## WHAT YOU SHOULD DO
Gather each line of the data below that contains the string "view" and copy it in full. Case counts.

--- RECORDS SUPPLIED Enclosed Below ---

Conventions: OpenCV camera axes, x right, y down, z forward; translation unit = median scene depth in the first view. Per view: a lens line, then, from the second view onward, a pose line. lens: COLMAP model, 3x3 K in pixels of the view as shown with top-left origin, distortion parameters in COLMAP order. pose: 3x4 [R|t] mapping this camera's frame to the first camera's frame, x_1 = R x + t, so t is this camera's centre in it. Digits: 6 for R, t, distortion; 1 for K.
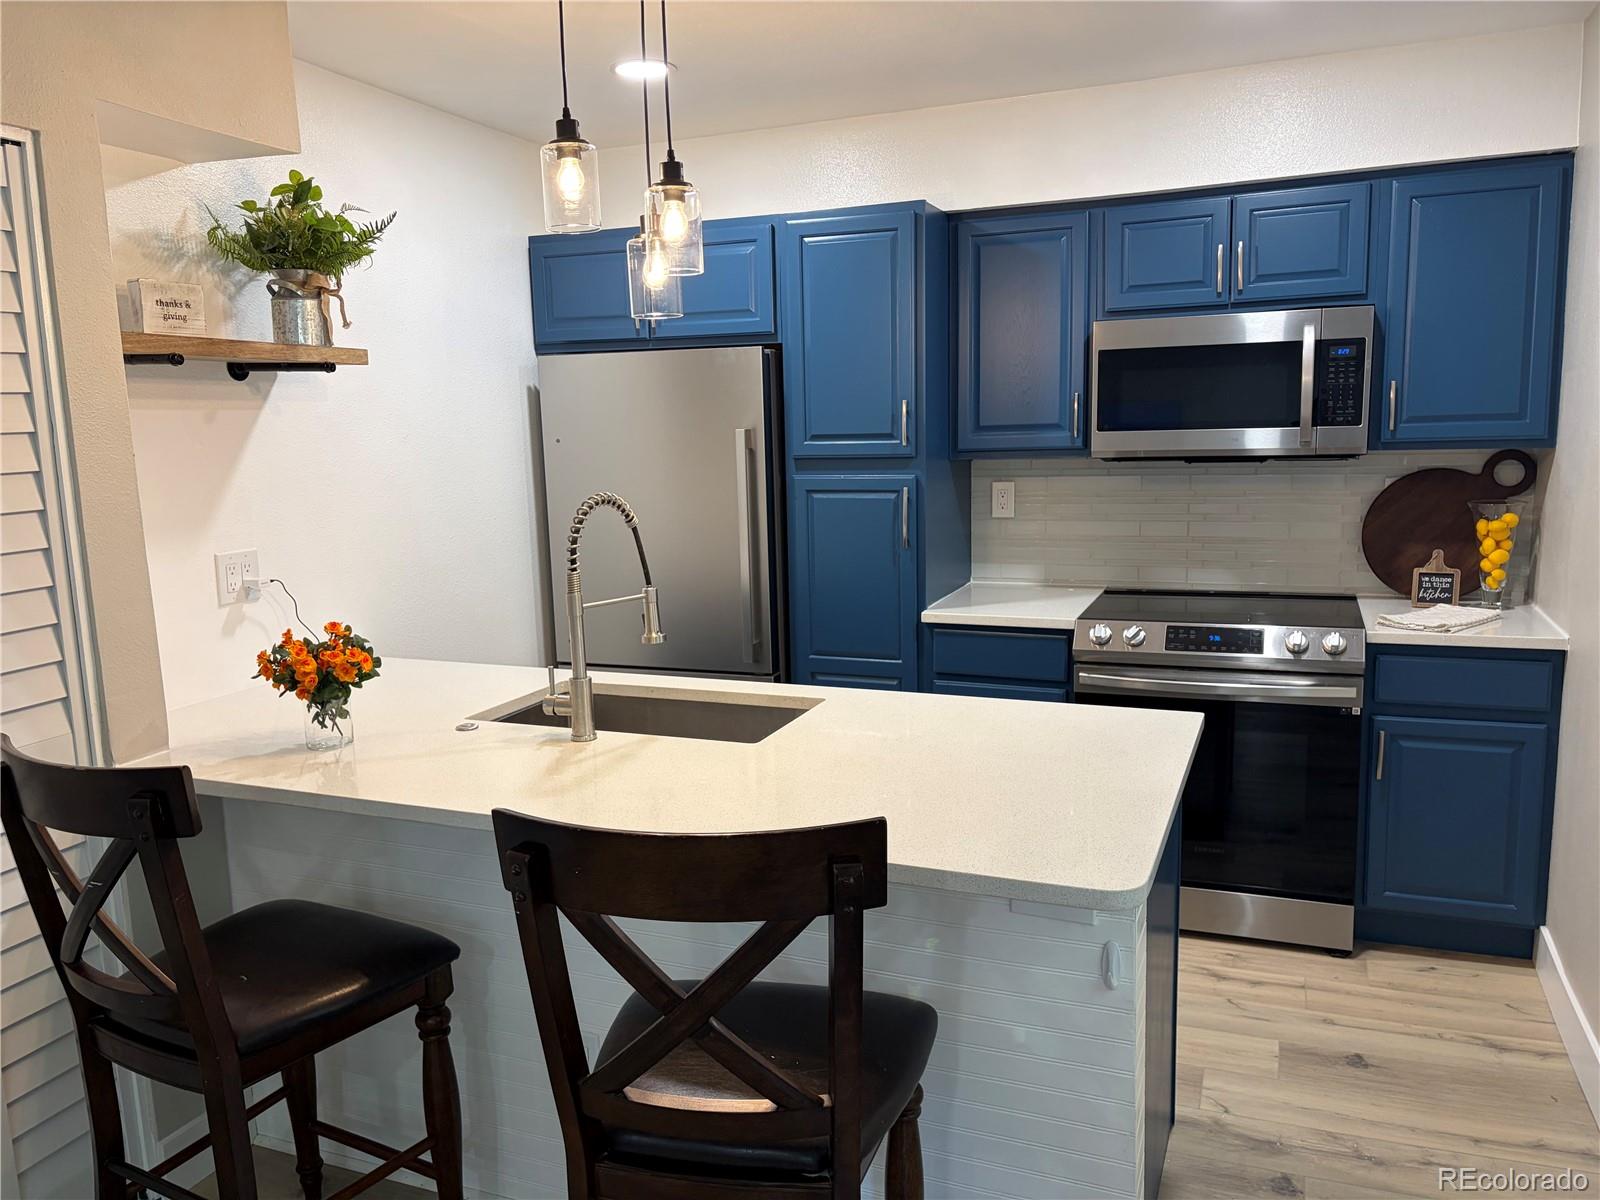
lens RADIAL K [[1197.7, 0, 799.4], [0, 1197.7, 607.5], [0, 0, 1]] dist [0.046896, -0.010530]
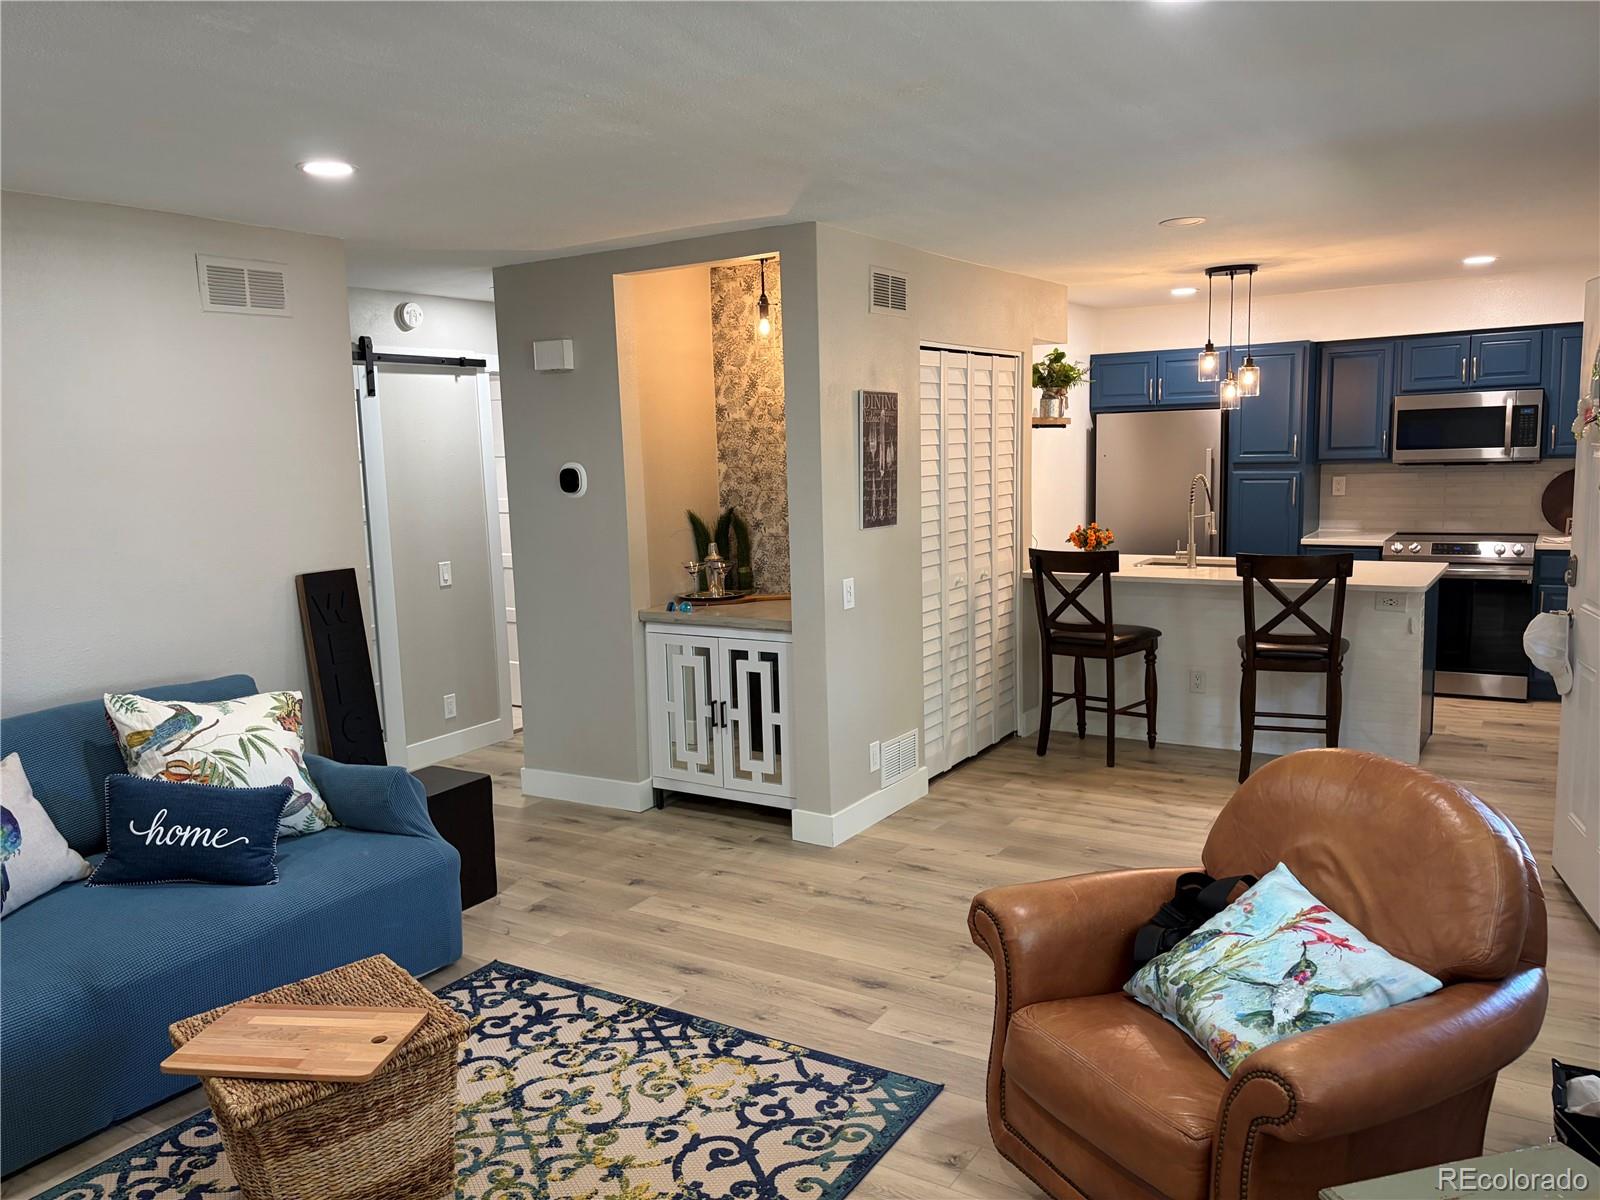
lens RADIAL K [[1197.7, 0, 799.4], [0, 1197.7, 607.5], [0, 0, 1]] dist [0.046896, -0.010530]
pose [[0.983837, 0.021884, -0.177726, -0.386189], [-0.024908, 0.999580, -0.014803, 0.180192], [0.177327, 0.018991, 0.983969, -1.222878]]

--- End of Enclosed RECORDS SUPPLIED ---
--- RECORDS SUPPLIED Enclosed Below ---

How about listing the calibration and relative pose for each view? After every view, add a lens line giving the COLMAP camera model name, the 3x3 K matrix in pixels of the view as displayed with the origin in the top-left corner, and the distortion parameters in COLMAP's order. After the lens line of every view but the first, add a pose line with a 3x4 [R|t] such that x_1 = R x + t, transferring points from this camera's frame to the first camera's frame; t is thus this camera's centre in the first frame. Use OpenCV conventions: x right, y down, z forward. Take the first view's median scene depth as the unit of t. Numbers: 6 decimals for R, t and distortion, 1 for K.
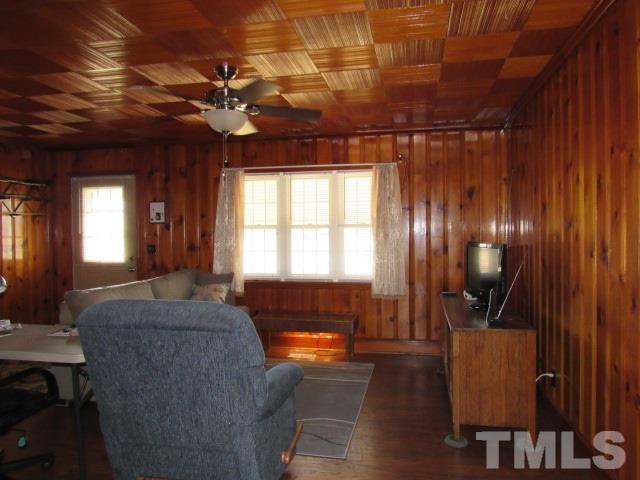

--- End of Enclosed RECORDS SUPPLIED ---
--- RECORDS SUPPLIED Enclosed Below ---

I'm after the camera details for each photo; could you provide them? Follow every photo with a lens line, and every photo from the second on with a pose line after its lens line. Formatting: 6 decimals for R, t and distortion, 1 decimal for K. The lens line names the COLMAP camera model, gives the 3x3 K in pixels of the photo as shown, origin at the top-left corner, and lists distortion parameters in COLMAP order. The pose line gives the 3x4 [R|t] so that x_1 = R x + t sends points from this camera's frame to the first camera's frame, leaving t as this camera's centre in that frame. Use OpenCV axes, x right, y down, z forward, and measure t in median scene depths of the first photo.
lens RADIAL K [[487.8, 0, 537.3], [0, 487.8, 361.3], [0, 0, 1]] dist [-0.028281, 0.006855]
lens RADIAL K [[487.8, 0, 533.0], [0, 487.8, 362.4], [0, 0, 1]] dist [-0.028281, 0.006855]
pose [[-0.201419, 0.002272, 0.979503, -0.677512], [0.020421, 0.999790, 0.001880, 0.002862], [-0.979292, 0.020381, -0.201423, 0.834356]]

--- End of Enclosed RECORDS SUPPLIED ---

## RESPONSE TO THE TASK
Conventions: OpenCV camera axes, x right, y down, z forward; translation unit = median scene depth in the first view. Per view: a lens line, then, from the second view onward, a pose line. lens: COLMAP model, 3x3 K in pixels of the view as shown with top-left origin, distortion parameters in COLMAP order. pose: 3x4 [R|t] mapping this camera's frame to the first camera's frame, x_1 = R x + t, so t is this camera's centre in it. Digits: 6 for R, t, distortion; 1 for K.
How about listing the calibration and relative pose for each view? After every view, add a lens line giving the COLMAP camera model name, the 3x3 K matrix in pixels of the view as displayed with the origin in the top-left corner, and the distortion parameters in COLMAP's order. After the lens line of every view but the first, add a pose line with a 3x4 [R|t] such that x_1 = R x + t, transferring points from this camera's frame to the first camera's frame; t is thus this camera's centre in the first frame. Use OpenCV conventions: x right, y down, z forward. Take the first view's median scene depth as the unit of t. Numbers: 6 decimals for R, t and distortion, 1 for K.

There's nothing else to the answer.